A US Department of Health and Human Services backed medical research agency aggregates sensitive medical data from all around the country. The research agency interacts with medical centers, health clinics, and medical insurance providers to receive medical records in multiple formats and from multiple sources. Adeptia’s large file data ingestion software solution acts as the central receiver of this data, ingests it, transforms it while streaming it into the agency’s data warehouse for driving analytics, research and decisions. The self-service data ingestion approach makes it easier for non-technical users connect sensitive medical data from assorted sources into a destination system to boot.
A large North American credit union has connected with smaller credit unions across the country to exchange and aggregate data. The data comes from multiple source applications and databases and in multiple non-standardized formats including large multi-GB XML and CSV files. This data is ingested by Adeptia’s self-service data lake ingestion solution, streamed and transformed in parallel, and ultimately sent to the data lake at the credit union.

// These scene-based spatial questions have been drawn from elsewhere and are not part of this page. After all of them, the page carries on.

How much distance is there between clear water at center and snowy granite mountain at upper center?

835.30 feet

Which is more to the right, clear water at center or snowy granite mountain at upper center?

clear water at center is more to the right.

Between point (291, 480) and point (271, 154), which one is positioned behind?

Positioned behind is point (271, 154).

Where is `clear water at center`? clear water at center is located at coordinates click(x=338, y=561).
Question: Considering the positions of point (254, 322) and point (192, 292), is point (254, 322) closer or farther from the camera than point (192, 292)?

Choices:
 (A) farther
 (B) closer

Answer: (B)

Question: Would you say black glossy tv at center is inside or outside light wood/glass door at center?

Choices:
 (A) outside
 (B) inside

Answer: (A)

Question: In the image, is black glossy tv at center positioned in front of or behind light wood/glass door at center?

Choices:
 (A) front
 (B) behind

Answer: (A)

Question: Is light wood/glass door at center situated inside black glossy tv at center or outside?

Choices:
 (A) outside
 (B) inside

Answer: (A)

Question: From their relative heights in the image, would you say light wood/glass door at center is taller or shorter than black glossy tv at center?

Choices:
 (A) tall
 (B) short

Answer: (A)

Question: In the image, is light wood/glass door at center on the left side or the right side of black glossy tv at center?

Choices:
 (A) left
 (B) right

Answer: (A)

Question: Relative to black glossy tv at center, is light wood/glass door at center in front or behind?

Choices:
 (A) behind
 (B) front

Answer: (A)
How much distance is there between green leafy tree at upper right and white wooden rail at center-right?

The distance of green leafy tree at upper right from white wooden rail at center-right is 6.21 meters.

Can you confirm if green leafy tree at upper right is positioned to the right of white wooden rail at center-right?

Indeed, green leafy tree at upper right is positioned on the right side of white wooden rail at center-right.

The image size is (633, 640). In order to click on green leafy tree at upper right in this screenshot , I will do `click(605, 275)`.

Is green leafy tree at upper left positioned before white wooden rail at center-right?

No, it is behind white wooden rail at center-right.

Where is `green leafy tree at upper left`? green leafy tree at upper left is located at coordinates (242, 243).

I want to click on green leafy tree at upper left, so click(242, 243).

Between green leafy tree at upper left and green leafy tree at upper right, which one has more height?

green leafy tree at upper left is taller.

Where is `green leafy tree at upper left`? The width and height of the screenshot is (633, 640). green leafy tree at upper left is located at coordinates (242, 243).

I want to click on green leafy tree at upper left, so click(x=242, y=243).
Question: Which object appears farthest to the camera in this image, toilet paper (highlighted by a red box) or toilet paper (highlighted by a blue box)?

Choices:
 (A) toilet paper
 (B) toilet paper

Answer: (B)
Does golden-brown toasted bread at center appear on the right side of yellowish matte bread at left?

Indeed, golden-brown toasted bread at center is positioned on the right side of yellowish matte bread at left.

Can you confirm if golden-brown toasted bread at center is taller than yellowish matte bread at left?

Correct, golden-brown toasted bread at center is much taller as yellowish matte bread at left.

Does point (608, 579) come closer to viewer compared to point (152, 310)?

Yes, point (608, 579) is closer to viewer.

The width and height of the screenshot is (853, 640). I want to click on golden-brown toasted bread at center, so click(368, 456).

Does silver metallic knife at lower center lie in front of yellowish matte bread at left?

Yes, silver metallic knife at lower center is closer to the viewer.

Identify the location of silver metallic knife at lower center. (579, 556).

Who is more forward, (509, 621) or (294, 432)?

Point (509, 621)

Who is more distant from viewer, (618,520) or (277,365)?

As a general scenario, our large file data ingestion feature helped in handling the large incoming volume of data at large enterprises (hubs) from multiple external or internal sources (spokes). This feature processes files that are multi-GB in size, accepts all formats and file sizes, including flat or hierarchical files, and ingests and streams data in parallel to deposit in a central data warehouse or data lake at the hub company. Adeptia data lake ingestion solution is proven in production environments for ingesting data feeds which are continuous or asynchronous and real-time or batched with no data loss and no human intervention
This will constitute the largest collection of row-level data in the United States on COVID patients and will enable unprecedented analytics and machine learning.
Dr. Christopher G. Chute
Chief Research Information Officer, Johns Hopkins Medicine
Adeptia’s data ingestion software approach for handling large multi-GB files in real-time offers many benefits over traditional solutions for large data file processing.
Adeptia’s unique approach of self-service parallel ingestion of large data along with runtime data transformation and streaming is a competitive edge that lets you save time, accelerate service delivery, fast-forward revenues, and ultimately become easier to do business with.